## TASK REQUIREMENTS
Write out every line of the listing below word for word, keeping each line break where it falls.

## TASK INPUTS
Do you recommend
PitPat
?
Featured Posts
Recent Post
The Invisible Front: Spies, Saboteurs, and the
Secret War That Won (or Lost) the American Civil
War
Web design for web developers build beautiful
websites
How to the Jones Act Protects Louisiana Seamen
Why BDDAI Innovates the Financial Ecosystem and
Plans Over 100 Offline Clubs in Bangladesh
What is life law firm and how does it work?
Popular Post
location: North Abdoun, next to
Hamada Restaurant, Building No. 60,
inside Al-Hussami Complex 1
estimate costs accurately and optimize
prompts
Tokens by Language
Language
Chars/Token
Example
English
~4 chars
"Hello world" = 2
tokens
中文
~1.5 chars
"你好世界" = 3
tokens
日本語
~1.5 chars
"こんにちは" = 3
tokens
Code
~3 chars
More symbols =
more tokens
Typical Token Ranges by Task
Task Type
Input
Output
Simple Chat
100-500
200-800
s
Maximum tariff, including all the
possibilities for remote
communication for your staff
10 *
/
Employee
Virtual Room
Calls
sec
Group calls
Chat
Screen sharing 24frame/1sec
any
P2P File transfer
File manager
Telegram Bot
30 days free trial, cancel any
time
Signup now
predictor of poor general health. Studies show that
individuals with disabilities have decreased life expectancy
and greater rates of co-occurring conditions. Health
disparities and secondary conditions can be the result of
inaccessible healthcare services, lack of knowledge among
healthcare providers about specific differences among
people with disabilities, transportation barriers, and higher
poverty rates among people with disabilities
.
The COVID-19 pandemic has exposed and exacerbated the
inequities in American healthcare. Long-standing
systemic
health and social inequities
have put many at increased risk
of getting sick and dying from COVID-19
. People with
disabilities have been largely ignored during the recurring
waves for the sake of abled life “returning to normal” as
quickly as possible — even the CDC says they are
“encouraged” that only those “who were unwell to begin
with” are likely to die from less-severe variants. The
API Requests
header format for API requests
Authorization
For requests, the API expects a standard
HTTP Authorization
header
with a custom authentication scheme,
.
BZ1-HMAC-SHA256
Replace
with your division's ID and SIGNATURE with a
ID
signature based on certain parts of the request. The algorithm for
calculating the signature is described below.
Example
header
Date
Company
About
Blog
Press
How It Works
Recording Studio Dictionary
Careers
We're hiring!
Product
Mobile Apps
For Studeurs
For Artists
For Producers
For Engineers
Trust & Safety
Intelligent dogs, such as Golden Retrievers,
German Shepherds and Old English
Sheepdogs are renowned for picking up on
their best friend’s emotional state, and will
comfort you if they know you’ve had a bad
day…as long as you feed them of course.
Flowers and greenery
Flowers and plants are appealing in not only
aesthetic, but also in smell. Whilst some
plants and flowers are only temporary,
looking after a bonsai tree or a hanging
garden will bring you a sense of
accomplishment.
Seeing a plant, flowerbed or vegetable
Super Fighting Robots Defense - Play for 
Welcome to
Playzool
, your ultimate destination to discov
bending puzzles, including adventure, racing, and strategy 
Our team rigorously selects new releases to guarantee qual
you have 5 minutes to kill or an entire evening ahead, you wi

## OUTPUT
Do you recommend
PitPat
?
Featured Posts
Recent Post
The Invisible Front: Spies, Saboteurs, and the
Secret War That Won (or Lost) the American Civil
War
Web design for web developers build beautiful
websites
How to the Jones Act Protects Louisiana Seamen
Why BDDAI Innovates the Financial Ecosystem and
Plans Over 100 Offline Clubs in Bangladesh
What is life law firm and how does it work?
Popular Post
location: North Abdoun, next to
Hamada Restaurant, Building No. 60,
inside Al-Hussami Complex 1
estimate costs accurately and optimize
prompts
Tokens by Language
Language
Chars/Token
Example
English
~4 chars
"Hello world" = 2
tokens
中文
~1.5 chars
"你好世界" = 3
tokens
日本語
~1.5 chars
"こんにちは" = 3
tokens
Code
~3 chars
More symbols =
more tokens
Typical Token Ranges by Task
Task Type
Input
Output
Simple Chat
100-500
200-800
s
Maximum tariff, including all the
possibilities for remote
communication for your staff
10 *
/
Employee
Virtual Room
Calls
sec
Group calls
Chat
Screen sharing 24frame/1sec
any
P2P File transfer
File manager
Telegram Bot
30 days free trial, cancel any
time
Signup now
predictor of poor general health. Studies show that
individuals with disabilities have decreased life expectancy
and greater rates of co-occurring conditions. Health
disparities and secondary conditions can be the result of
inaccessible healthcare services, lack of knowledge among
healthcare providers about specific differences among
people with disabilities, transportation barriers, and higher
poverty rates among people with disabilities
.
The COVID-19 pandemic has exposed and exacerbated the
inequities in American healthcare. Long-standing
systemic
health and social inequities
have put many at increased risk
of getting sick and dying from COVID-19
. People with
disabilities have been largely ignored during the recurring
waves for the sake of abled life “returning to normal” as
quickly as possible — even the CDC says they are
“encouraged” that only those “who were unwell to begin
with” are likely to die from less-severe variants. The
API Requests
header format for API requests
Authorization
For requests, the API expects a standard
HTTP Authorization
header
with a custom authentication scheme,
.
BZ1-HMAC-SHA256
Replace
with your division's ID and SIGNATURE with a
ID
signature based on certain parts of the request. The algorithm for
calculating the signature is described below.
Example
header
Date
Company
About
Blog
Press
How It Works
Recording Studio Dictionary
Careers
We're hiring!
Product
Mobile Apps
For Studeurs
For Artists
For Producers
For Engineers
Trust & Safety
Intelligent dogs, such as Golden Retrievers,
German Shepherds and Old English
Sheepdogs are renowned for picking up on
their best friend’s emotional state, and will
comfort you if they know you’ve had a bad
day…as long as you feed them of course.
Flowers and greenery
Flowers and plants are appealing in not only
aesthetic, but also in smell. Whilst some
plants and flowers are only temporary,
looking after a bonsai tree or a hanging
garden will bring you a sense of
accomplishment.
Seeing a plant, flowerbed or vegetable
Super Fighting Robots Defense - Play for 
Welcome to
Playzool
, your ultimate destination to discov
bending puzzles, including adventure, racing, and strategy 
Our team rigorously selects new releases to guarantee qual
you have 5 minutes to kill or an entire evening ahead, you wi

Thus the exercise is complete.